━━ Provided records ━━

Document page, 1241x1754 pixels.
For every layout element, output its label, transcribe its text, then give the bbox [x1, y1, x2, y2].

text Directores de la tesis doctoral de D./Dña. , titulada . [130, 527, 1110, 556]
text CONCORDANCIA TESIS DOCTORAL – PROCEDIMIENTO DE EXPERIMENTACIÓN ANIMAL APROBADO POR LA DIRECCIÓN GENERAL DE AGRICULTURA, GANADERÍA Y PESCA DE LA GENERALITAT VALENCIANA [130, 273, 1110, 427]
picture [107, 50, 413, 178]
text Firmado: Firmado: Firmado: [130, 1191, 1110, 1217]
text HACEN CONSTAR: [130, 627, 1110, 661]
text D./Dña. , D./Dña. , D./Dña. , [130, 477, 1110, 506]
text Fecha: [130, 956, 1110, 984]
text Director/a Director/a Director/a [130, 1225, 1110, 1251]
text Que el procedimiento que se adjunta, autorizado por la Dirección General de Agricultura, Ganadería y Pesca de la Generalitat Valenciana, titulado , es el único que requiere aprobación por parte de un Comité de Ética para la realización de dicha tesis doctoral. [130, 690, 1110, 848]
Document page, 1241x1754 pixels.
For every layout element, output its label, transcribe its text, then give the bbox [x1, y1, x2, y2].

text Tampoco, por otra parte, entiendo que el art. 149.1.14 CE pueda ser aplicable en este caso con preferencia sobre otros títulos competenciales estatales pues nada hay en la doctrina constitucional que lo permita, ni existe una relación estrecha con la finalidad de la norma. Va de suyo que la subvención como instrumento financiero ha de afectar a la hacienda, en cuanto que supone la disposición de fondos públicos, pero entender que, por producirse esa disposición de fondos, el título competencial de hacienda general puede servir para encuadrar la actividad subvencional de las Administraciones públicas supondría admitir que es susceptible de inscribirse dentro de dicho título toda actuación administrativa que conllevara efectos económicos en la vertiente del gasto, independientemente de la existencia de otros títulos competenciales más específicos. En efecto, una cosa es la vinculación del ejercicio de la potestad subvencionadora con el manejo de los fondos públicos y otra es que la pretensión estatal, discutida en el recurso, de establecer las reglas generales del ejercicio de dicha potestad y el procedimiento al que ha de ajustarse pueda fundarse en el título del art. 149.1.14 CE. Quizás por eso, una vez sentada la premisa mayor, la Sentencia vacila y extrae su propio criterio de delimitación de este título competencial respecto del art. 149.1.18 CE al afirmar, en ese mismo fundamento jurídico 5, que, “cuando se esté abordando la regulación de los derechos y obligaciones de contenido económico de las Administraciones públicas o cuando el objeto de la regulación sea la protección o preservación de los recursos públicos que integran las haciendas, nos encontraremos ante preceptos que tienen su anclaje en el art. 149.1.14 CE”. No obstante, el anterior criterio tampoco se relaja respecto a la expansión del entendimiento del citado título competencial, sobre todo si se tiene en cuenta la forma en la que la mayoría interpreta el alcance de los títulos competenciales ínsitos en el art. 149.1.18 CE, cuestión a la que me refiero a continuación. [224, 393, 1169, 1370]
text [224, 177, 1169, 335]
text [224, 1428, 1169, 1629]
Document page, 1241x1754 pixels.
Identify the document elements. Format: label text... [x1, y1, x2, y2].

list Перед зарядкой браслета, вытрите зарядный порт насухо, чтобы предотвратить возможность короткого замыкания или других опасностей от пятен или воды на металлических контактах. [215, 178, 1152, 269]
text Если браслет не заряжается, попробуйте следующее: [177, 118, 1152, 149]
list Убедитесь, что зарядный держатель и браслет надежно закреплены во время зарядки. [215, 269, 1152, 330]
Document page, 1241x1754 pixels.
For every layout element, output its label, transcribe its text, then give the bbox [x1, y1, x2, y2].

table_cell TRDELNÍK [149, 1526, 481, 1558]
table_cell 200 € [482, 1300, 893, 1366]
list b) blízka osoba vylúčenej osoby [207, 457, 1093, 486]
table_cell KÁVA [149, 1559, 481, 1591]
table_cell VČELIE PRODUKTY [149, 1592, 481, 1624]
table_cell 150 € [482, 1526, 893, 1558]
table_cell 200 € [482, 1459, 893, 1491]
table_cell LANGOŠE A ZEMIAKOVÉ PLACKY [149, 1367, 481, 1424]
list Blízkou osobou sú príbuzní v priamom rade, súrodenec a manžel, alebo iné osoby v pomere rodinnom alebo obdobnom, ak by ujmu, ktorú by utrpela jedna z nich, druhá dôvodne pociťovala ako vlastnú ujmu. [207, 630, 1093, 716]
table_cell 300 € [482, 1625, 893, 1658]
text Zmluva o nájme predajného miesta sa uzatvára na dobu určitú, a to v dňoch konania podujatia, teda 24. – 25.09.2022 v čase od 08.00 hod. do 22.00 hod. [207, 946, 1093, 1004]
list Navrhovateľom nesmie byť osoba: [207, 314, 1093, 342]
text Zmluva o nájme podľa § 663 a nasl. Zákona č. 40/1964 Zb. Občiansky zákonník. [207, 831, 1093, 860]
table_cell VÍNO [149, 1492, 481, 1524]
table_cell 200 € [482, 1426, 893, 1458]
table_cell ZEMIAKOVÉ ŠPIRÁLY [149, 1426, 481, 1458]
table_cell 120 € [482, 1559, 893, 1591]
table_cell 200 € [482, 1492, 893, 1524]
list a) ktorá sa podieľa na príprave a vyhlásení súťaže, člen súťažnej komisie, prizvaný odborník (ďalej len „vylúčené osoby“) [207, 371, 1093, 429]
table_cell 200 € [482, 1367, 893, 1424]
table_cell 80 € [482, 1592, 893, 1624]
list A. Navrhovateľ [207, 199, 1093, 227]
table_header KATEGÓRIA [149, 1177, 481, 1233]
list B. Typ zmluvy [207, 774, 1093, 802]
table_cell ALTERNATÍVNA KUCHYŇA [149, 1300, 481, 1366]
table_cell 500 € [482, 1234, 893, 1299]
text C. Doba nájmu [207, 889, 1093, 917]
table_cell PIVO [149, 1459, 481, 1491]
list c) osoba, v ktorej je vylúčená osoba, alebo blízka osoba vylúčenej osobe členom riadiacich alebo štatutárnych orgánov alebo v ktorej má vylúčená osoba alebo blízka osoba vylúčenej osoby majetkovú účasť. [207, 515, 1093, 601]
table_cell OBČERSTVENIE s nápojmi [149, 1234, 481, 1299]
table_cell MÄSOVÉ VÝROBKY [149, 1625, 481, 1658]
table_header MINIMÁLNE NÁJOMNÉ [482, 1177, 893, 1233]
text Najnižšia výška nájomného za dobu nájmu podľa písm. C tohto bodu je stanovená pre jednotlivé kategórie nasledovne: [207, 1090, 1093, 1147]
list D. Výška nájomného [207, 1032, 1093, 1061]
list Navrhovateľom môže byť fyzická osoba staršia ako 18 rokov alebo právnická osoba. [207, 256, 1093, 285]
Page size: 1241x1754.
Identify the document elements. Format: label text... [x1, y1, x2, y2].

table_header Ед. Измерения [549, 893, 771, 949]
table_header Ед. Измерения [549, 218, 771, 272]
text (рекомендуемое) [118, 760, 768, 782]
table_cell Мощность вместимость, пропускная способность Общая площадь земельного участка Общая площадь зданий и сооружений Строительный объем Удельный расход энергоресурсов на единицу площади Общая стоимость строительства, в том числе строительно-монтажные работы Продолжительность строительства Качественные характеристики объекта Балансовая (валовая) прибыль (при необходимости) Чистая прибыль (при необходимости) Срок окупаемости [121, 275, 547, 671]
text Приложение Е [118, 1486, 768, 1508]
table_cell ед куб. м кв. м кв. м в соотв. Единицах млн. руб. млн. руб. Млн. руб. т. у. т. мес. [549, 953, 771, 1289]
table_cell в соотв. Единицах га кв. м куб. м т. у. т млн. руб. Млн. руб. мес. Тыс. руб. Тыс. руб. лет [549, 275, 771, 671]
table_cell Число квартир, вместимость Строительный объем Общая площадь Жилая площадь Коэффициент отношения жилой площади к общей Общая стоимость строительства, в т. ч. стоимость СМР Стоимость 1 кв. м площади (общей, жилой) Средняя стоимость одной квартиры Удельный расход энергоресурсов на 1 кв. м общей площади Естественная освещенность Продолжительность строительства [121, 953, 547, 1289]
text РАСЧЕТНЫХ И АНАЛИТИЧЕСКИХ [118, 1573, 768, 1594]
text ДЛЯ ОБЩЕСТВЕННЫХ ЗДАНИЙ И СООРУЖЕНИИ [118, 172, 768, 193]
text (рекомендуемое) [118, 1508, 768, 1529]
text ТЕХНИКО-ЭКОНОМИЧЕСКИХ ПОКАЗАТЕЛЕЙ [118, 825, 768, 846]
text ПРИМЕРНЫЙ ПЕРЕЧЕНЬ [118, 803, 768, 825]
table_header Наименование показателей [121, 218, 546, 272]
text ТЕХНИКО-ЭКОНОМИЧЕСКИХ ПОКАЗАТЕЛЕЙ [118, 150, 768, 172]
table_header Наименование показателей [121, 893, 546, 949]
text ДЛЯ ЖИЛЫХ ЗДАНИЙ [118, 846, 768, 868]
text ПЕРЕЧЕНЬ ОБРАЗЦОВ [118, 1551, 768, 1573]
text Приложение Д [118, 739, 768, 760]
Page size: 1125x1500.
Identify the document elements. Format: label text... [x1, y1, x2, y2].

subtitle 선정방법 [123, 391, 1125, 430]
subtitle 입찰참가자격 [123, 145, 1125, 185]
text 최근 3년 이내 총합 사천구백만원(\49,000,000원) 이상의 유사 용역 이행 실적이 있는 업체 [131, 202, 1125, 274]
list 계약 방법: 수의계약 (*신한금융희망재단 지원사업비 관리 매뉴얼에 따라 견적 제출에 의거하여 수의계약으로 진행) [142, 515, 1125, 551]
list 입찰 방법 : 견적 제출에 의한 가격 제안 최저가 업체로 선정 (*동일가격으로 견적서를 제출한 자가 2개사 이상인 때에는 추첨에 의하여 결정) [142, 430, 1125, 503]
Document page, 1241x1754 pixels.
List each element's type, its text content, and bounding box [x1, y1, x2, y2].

━━━

▶ [Required action]
Copy each line in the data that holds the word "subtitle".

▶ [Worked solution]
subtitle 선정방법 [123, 391, 1125, 430]
subtitle 입찰참가자격 [123, 145, 1125, 185]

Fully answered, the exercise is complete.